We recently performed a survey of SolarWinds customers and IT professionals on the topic of 2012 Cloud and Virtualization predictions. There are some pretty interesting results in here that speak to the changing dynamics of IT in the face of cloud computing and external service providers. First, a bit about the folks that were surveyed. Of the 64 respondents, there was a good mix of staff roles, including managerial, director level and above.
Most folks in the survey indicated they had at least eight years experience with IT, and the size of the managed IT environment ranged from less than a couple of hundred systems up to 1500 systems for the majority of respondents.
We asked what percentage of the environmenthas been virtualized to date and the results are quite interesting.
Close to two thirds of the respondents are more than 50 percent virtualized. Many have broken through the supposed “VM Stall” problem where virtualization efforts slow down or even stop as new challenges cause IT departments to modify or reassess their virtualization strategy, usually around the time they have 20-30 percent of servers virtualized. We talk about a three-phase model of virtualization adoption here at SolarWinds and a lot of folks are squarely in Phase Two – starting to really reap the operational (vs. CapEx) benefits of virtualization and running important applications on virtualization in production.
We then delved further into the topic of private cloud, and who is going to be the trusted private cloud vendor of choice.
There clearly appears to be a “changing of the guard” so to speak with the hypervisor vendors (and VMware in particular) seeming to inherit the private cloud mantle, presumably from their underlying virtualization strengths.

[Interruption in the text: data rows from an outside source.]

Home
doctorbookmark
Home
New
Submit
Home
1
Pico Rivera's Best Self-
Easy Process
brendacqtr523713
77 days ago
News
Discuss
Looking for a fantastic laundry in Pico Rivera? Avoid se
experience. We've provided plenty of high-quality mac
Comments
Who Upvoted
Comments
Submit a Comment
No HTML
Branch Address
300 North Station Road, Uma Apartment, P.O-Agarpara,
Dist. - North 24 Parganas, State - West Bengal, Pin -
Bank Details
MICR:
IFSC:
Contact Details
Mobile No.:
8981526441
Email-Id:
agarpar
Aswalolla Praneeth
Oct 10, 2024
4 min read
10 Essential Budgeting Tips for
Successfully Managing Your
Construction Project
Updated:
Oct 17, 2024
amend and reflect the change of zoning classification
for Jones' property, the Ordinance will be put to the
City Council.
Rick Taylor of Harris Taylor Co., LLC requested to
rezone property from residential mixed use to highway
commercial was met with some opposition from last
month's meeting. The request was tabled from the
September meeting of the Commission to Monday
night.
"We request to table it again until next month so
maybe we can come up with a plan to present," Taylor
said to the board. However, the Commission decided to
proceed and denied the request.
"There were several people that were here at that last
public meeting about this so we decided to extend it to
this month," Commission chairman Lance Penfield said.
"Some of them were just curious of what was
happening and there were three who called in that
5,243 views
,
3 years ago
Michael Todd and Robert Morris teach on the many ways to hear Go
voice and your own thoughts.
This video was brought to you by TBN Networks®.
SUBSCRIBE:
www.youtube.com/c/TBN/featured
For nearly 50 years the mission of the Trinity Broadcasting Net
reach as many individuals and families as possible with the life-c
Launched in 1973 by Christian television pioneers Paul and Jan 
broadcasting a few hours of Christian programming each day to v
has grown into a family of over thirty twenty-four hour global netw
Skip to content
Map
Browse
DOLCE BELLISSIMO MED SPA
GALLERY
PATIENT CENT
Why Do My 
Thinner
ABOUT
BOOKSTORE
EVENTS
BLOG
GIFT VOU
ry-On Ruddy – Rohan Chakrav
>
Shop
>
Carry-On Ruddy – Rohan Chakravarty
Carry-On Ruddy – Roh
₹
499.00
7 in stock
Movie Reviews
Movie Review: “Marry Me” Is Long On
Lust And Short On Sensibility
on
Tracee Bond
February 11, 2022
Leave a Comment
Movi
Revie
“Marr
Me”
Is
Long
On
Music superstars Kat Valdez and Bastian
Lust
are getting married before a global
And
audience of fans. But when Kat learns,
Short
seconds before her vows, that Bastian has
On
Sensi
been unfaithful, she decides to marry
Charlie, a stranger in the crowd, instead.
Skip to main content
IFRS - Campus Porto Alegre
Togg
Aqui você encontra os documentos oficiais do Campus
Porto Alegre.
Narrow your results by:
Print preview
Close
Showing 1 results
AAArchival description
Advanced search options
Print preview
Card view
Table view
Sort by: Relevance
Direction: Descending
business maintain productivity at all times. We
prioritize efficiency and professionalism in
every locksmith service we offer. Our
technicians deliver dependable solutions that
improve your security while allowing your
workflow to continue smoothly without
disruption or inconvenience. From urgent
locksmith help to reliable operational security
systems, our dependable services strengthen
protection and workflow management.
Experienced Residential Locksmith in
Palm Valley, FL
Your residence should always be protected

Now is where it gets really interesting (and hence the title of this blog post). We asked customers which of the following roles/tasks they planned to investin:
- "Marketing" of IT Service back to the business
- "Product Marketing" for IT services
- "Financial" roles for the pricing/chargeback of IT services
- "Competitive Analysis" (vs. external service providers)
The big stand out is that almost two thirds of customers said they would invest in competitive analysis vs. external service providers. This speaks to the competitive pressure that internal IT departments find themselves in versus the emerging cloud providers (Amazon, Rackspace and others). As Robbie pointed out in his recent blog post, the pressure is certainly on IT to demonstrate that they can perform and compete as an “internal service provider.” Furthermore, this survey shows that they are also getting serious about it by planning to invest in additional roles to take on this competition – namely product management and product marketing to be able to “market” the effectiveness if their internal IT service delivery.

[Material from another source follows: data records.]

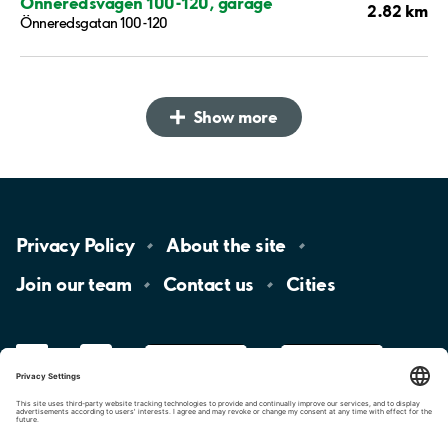
Önneredsvägen 100-120, garage
2.82 km
Önneredsgatan 100-120
Show more
Privacy
Policy
About the
site
Join our
team
Contact
us
Cities
LinkedIn
YouTube
App
Store
Google
Play
aimo
Aimo
Charge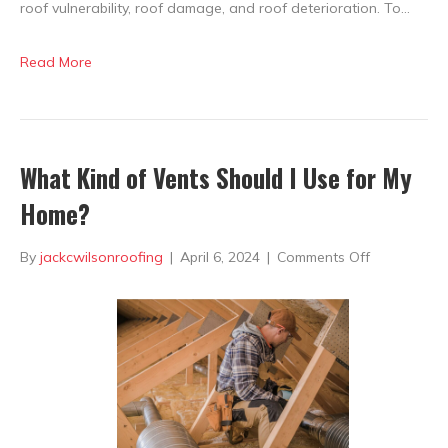
roof vulnerability, roof damage, and roof deterioration. To…
Read More
What Kind of Vents Should I Use for My
Home?
on
By
jackcwilsonroofing
|
April 6, 2024
|
Comments Off
What
Kind
of
Vents
Should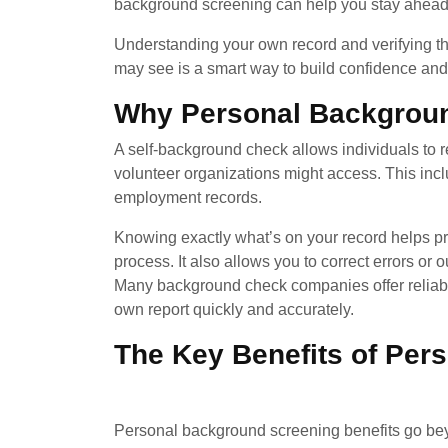
background screening can help you stay ahead
Understanding your own record and verifying th
may see is a smart way to build confidence and c
Why Personal Backgroun
A self-background check allows individuals to 
volunteer organizations might access. This inc
employment records.
Knowing exactly what’s on your record helps pre
process. It also allows you to correct errors or 
Many background check companies offer reliabl
own report quickly and accurately.
The Key Benefits of Per
Personal background screening benefits go be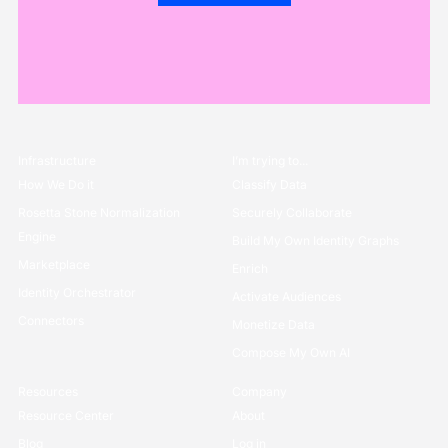
Infrastructure
I’m trying to...
How We Do it
Classify Data
Rosetta Stone Normalization
Securely Collaborate
Engine
Build My Own Identity Graphs
Marketplace
Enrich
Identity Orchestrator
Activate Audiences
Connectors
Monetize Data
Compose My Own AI
Resources
Company
Resource Center
About
Blog
Log in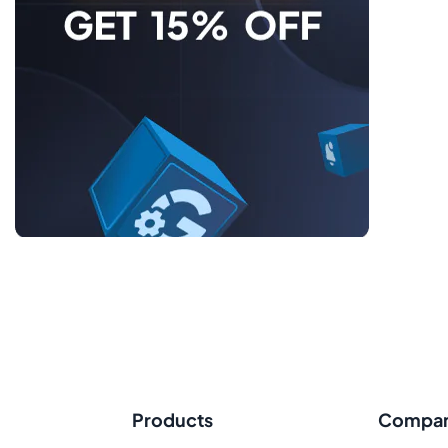
Products
Compa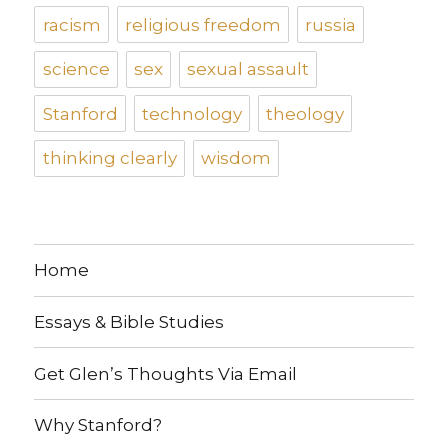
racism
religious freedom
russia
science
sex
sexual assault
Stanford
technology
theology
thinking clearly
wisdom
Home
Essays & Bible Studies
Get Glen’s Thoughts Via Email
Why Stanford?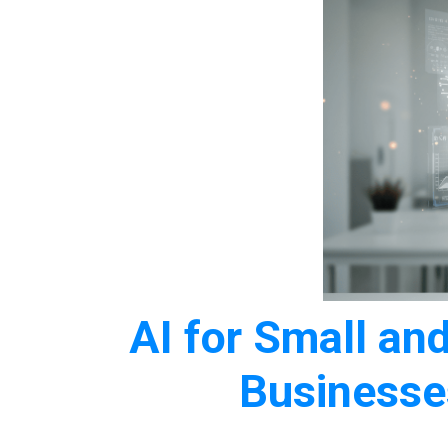
AI for Small a
Business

When asked about cloud adoption, respondents had a fairly even split between leveraging private, public and hybrid models of cloud computing, although private cloud was slightly ahead. This makes sense since from an internal IT perspective, the clear and present pressure is to try and offer existing IT services along a private cloud operations model in order to compete with external vendors.
Finally, a look at the most pressing management challenges around private cloud adoption:
- Implementing chargeback
- Managing performance contention
- Implementing a self-service portal
- Automating the end-to-end process
- Getting business acceptance
Similar to surveys we’ve done on virtualization in the past, managing performance contention continues to be the top challenge by far with automation and getting business acceptance tied for (a distant) second. Some consider chargeback and self-service as a necessary condition for the true definition of a private cloud, but they are not considered significant management challenges at this point.

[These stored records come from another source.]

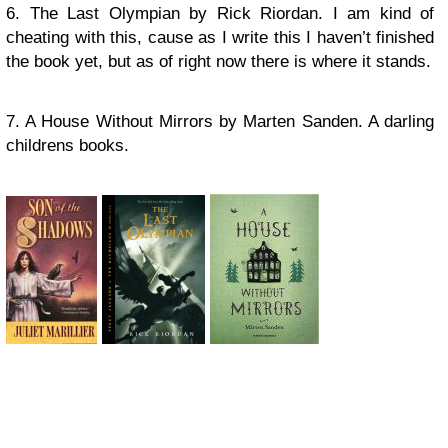
6. The Last Olympian by Rick Riordan. I am kind of
cheating with this, cause as I write this I haven’t finished
the book yet, but as of right now there is where it stands.
7. A House Without Mirrors by Marten Sanden. A darling
childrens books.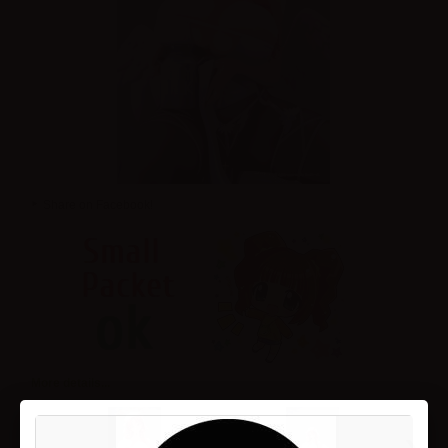
Share on Facebook!
More details...
›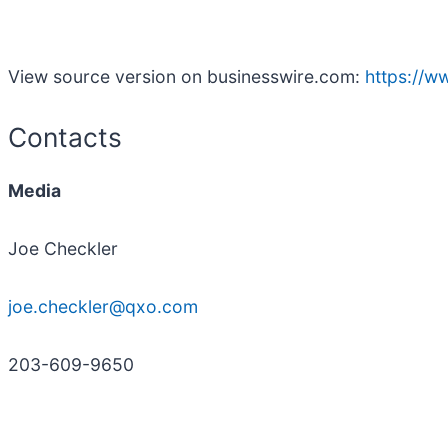
View source version on businesswire.com:
https://
Contacts
Media
Joe Checkler
joe.checkler@qxo.com
203-609-9650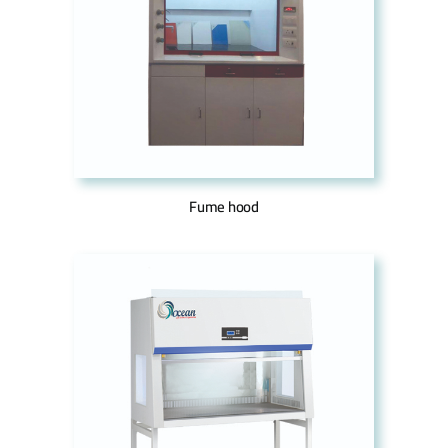
Fume hood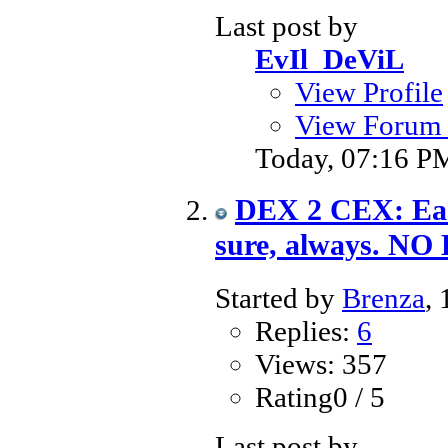
Last post by
EvIl_DeViL
View Profile
View Forum 
Today,
07:16 P
DEX 2 CEX: Eas
sure, always. NO
Started by
Brenza
,
Replies:
6
Views: 357
Rating0 / 5
Last post by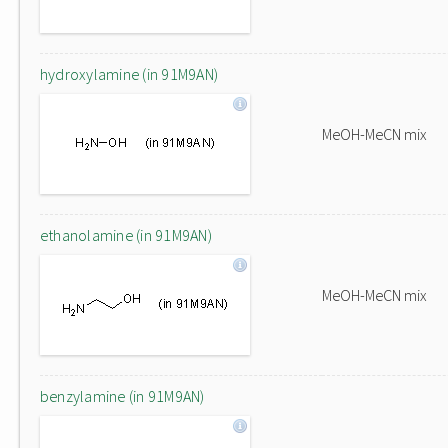
hydroxylamine (in 91M9AN)
MeOH-MeCN mix
ethanolamine (in 91M9AN)
MeOH-MeCN mix
benzylamine (in 91M9AN)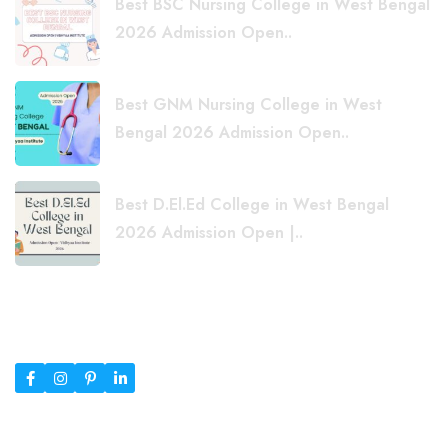
Best BSC Nursing College in West Bengal
2026 Admission Open..
Best GNM Nursing College in West
Bengal 2026 Admission Open..
Best D.El.Ed College in West Bengal
2026 Admission Open |..
Copyright © 2026 Vidhyaa Institute Siliguri | Top B.Ed, D.El.Ed
& Nursing Courses | Designed By
RSTheme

In terms of the tools needed to manage the private cloud, an overwhelming number of respondents indicated that a “holistic approach” to managing the datacenter is “Important” or “Extremely Important.”
As virtualization has essentially helped to “flatten” the silos, the technologies for compute, network and storage are being ever more tightly tangled together, and dictate the need for a comprehensive set ofmanagement tools such as those available from SolarWinds.